Nutrition Per Serving
- Calories: 450
- Protein: 35g
- Fat: 22g
- Carbs: 28g
- Fiber: 3g
- Sugar: 12g
- Sodium: 700mg
- Cholesterol: 95mg
- Sat. Fat: 12g
Nutritional values are estimates only. Actual values may vary by brand and portion size.
Easy Coconut Chicken Rice Bowl Recipe – Better Than Takeout FAQs
Yes, prepare the chicken and sauce ahead of time. Reheat and serve over cooked rice.
If the sauce is too thin, simmer it longer or add a cornstarch slurry to thicken.
Yes, freeze individual portions for up to 3 months.
Yes, cook on low for 6-8 hours or high for 3-4 hours.

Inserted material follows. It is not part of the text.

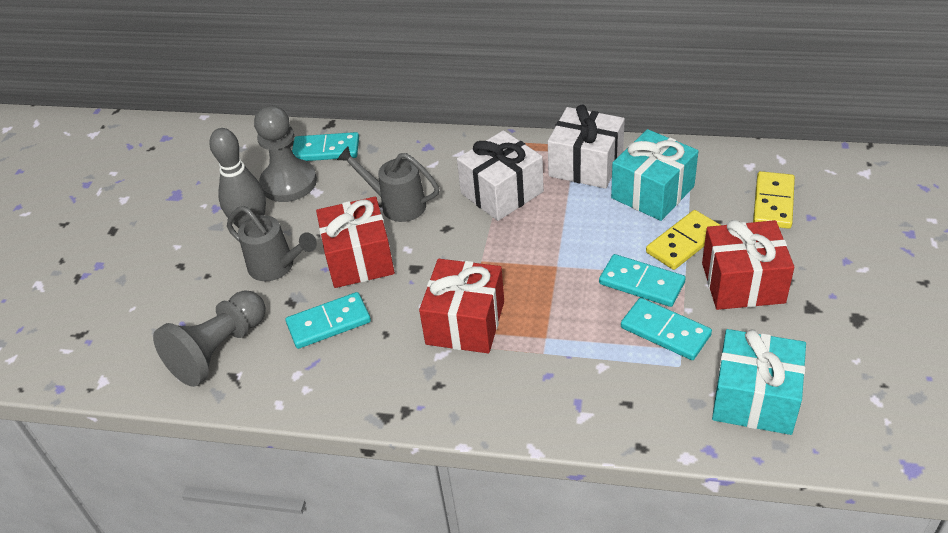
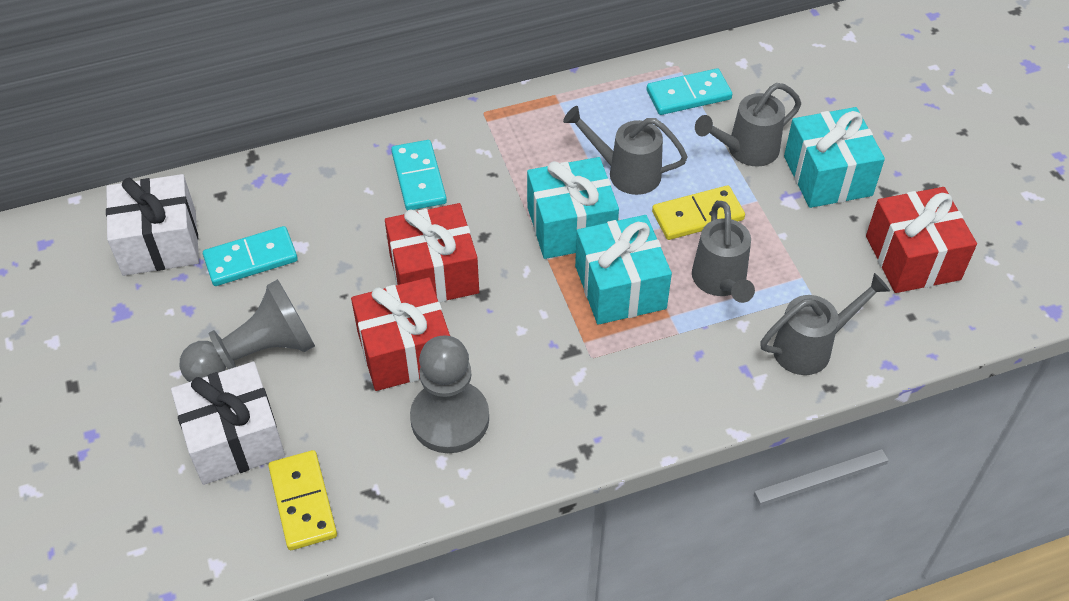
grey bowling pin: [209,128,266,228] = 1 -> none = 0
grey watering can: [227,206,317,281] [337,146,439,222] = 2 -> [563,106,687,195] [692,201,755,303] [695,83,801,167] [760,273,890,375] = 4
turquoise domino: [286,292,371,349] [292,132,359,161] [599,254,686,307] [621,298,712,360] = 4 -> [203,226,298,286] [391,140,447,210] [647,68,732,115] = 3
turquoise gift: [611,129,698,221] [712,329,806,435] = 2 -> [527,157,619,259] [575,215,672,325] [784,107,885,208] = 3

Shrimp or tofu can be used as a substitute for chicken.
A Warm Final Note
I can’t wait for you to try Easy Coconut Chicken Rice Bowl Recipe – Better Than Takeout and see how effortlessly it comes together. When you make it, pop back here and leave a rating or share how it turned out — I love hearing from you!